In your reply, print every line of the listing exactly and omit all images.
[[ Records shown, beginning ]]
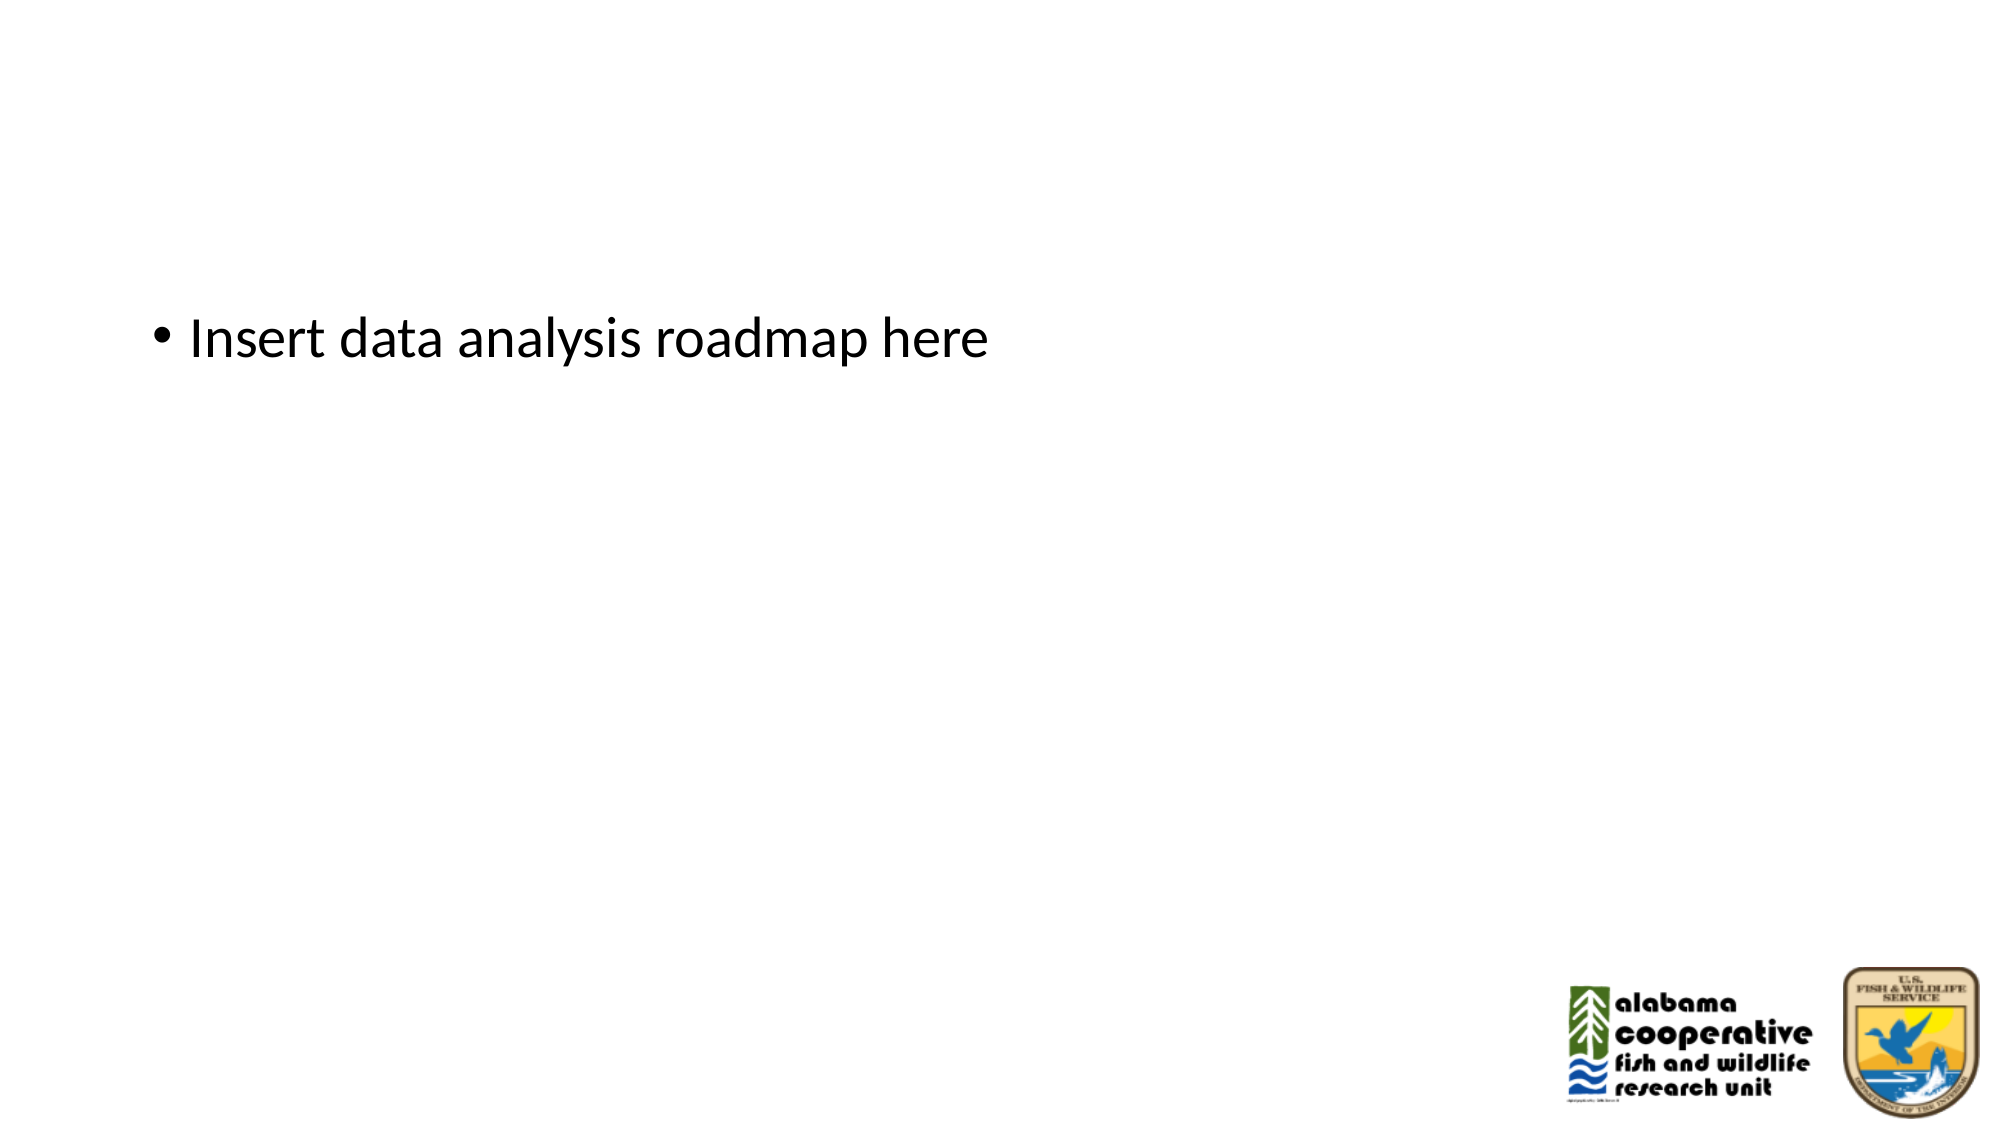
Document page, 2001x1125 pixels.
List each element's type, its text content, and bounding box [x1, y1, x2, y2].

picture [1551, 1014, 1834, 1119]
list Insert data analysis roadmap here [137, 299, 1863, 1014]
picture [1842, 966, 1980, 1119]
[[ Records shown, end ]]
Solution to this problem:
Document page, 2001x1125 pixels.
List each element's type, its text content, and bounding box [x1, y1, x2, y2].

picture [1551, 1014, 1834, 1119]
list Insert data analysis roadmap here [137, 299, 1863, 1014]
picture [1842, 966, 1980, 1119]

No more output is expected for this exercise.